Mergers, Acquisitions And The Future?

Gail Chiasson, North American Editor

We haven’t seen Bill Gerba, CEO of WireSpring, on the talk circuit for awhile, but we know that he’s an excellent speaker, and since we regularly read his well-researched eNewsletters, we know that his presentation at the Digital Signage Investor Conference will be well worth hearing.

Bill started writing about the industry back in Feb 2004

Gerba will be speaking on Day One at 2:30 p.m., and we expect that he will be expanding on the series of articles he has written over the past three years detailing some of the higher-visibility mergers, acquisitions and ownership changes that have happened, with a focus on the apparently lack of strategic deals. (Most have been on the order of rollups, nonstrategic divestitures and vertical integrations.)

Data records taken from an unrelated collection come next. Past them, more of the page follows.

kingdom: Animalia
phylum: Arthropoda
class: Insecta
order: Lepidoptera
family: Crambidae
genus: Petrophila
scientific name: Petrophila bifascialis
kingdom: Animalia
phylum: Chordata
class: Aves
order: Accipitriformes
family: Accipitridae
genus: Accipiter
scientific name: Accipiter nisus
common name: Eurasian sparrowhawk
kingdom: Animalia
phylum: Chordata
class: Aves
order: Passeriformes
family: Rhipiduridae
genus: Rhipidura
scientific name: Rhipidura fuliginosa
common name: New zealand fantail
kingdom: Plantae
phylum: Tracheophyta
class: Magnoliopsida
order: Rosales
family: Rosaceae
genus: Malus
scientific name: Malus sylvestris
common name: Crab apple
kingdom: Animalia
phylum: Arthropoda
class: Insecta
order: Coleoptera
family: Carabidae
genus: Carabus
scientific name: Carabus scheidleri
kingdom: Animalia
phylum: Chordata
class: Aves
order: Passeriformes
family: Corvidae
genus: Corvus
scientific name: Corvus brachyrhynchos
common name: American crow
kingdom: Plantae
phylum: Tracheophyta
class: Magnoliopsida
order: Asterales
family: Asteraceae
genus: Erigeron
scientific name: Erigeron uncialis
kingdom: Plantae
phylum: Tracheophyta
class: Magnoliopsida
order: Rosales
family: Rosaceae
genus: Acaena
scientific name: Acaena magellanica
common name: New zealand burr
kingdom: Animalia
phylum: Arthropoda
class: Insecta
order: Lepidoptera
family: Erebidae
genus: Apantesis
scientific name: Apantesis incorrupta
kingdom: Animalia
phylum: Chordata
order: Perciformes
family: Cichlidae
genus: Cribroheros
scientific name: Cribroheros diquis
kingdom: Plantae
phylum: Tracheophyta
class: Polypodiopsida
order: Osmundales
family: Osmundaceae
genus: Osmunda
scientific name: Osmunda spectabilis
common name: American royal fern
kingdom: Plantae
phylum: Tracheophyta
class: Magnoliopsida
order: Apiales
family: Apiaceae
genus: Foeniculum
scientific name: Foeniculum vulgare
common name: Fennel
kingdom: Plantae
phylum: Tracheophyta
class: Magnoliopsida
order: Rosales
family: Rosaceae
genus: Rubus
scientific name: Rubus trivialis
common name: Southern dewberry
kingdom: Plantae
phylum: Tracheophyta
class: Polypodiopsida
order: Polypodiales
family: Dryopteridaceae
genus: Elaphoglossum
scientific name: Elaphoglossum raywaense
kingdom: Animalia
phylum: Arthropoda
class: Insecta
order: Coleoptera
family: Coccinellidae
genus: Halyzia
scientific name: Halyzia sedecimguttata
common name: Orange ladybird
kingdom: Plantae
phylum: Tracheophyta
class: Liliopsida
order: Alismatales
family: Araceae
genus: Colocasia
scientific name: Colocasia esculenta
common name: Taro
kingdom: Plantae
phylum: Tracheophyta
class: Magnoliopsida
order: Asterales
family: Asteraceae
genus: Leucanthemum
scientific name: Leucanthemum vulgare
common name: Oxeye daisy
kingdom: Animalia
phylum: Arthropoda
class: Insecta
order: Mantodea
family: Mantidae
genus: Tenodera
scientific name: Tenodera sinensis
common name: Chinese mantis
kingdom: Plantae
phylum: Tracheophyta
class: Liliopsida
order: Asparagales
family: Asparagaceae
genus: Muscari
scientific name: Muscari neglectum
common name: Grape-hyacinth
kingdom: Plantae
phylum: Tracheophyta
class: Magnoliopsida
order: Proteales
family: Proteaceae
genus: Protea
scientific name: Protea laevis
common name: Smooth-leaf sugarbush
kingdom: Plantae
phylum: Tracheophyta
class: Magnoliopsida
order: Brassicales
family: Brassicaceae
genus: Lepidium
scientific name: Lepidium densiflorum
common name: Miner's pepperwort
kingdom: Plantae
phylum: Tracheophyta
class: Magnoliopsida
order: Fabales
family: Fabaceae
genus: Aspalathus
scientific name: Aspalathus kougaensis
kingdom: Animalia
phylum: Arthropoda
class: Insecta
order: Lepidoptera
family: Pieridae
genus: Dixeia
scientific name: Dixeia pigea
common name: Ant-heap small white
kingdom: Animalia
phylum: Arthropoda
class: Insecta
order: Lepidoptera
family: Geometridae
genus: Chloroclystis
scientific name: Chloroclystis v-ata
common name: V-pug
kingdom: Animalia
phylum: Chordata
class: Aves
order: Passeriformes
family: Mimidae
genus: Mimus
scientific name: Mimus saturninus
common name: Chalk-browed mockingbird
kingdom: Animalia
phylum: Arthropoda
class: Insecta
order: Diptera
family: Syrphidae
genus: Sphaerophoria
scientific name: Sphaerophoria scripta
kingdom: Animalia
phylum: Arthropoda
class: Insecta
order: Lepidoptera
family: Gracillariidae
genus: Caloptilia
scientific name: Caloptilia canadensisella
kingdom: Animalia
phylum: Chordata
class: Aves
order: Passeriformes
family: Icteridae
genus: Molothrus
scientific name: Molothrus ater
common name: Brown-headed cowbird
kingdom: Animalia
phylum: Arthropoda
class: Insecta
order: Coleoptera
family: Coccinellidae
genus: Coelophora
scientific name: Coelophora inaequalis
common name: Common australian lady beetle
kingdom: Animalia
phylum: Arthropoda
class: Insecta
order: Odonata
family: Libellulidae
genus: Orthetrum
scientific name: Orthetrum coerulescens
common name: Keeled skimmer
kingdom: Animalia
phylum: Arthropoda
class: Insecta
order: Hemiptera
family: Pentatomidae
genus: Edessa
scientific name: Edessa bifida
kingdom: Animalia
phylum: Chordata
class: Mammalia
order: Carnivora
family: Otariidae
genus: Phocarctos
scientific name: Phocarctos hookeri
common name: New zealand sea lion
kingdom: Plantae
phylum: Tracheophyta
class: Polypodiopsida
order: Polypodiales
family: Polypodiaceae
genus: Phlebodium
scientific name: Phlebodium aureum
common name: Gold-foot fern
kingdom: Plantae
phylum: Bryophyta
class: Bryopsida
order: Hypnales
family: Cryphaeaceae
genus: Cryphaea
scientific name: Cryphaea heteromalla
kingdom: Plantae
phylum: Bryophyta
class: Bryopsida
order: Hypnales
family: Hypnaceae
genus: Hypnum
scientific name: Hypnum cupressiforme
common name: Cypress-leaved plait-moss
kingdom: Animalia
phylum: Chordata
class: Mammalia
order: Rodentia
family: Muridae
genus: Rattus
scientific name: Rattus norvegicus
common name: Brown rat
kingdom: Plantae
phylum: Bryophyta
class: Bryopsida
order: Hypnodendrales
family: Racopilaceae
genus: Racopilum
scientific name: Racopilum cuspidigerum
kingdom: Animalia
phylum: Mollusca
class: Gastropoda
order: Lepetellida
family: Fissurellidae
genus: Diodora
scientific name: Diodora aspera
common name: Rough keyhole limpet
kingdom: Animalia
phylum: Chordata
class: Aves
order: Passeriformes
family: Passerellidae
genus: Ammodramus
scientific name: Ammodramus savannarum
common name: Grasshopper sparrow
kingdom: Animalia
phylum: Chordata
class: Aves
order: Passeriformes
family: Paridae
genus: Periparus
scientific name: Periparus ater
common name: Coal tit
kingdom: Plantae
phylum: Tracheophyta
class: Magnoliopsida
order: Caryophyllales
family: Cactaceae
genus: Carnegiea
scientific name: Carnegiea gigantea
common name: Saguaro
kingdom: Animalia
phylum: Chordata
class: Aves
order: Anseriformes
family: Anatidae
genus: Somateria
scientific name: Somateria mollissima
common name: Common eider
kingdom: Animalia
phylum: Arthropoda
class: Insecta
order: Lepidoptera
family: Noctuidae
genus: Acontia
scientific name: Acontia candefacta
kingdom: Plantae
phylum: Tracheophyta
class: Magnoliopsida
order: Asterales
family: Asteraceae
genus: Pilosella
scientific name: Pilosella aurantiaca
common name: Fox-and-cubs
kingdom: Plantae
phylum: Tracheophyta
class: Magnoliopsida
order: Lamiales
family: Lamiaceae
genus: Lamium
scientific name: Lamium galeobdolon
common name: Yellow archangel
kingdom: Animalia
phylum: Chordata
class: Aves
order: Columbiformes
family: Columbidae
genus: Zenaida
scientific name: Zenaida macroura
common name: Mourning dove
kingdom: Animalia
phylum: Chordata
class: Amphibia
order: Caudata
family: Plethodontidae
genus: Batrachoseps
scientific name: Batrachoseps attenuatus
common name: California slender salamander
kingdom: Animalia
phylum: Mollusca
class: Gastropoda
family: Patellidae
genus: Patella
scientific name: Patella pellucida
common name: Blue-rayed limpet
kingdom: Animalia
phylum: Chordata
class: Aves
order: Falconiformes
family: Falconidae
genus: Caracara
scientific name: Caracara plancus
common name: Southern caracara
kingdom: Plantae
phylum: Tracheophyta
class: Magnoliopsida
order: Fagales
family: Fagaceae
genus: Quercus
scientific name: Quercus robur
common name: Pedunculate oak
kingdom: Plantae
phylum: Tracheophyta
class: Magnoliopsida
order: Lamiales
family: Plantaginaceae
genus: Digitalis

We asked Gerba whether he is seeing a trend in a particular type of merger – maybe in vertical, small networks, or software operations?

“Non-strategic acquisitions by integrators, PE/holding companies and rollups (mainly small network operators selling their assets to larger and better capitalized network operators)” Gerba says. “There have been very few clearly successful deals, and even fewer that gave the acquirer some strategic advantage that they lacked before.”

We asked why, from his viewpoint.

“For solution providers, there has been difficulty differentiating from the pack of 400+ others, and probably a lack of vision when pitching potential acquirers as to the strategic benefit of owning a digital signage solution outright.

“For network operators, likewise there’s little differentiation other than, of course, the venues that the screens are parked in. Frequently service contracts or venue lease agreements are in a poor state (or missing altogether), leaving the acquirer with a potential mess on their hands. Plus, since few operators have demonstrated an ability to consistently monetize screens, simple scale is often as much a liability as an asset, thus lowering the potential for strategic value.

“Mostly, though, there just isn’t as much money in the industry as everyone thinks there is, and consequently a lot of small companies wind up overspending, underselling, and are left on the brink with few options other than an asset sale or small equity sale to hopefully recoup some of the initial investment.”

“Oh, dear! What does this bode for the future?” we asked.

“I don’t see this trend changing anytime soon, unfortunately,” says Gerba. “The glut of underperformers seems to be harming both the buy-side and sell-side of the equation. Genuinely good companies have a hard time getting top dollar because of the history of mediocre (at best) industry performance. And buyers who could genuinely make a strategic case are hesitant to even enter the space due to all of the usual factors – market saturation, lack of differentiation, and so forth.”

It sounds like this could be a very sobering cold shower for some of the audience!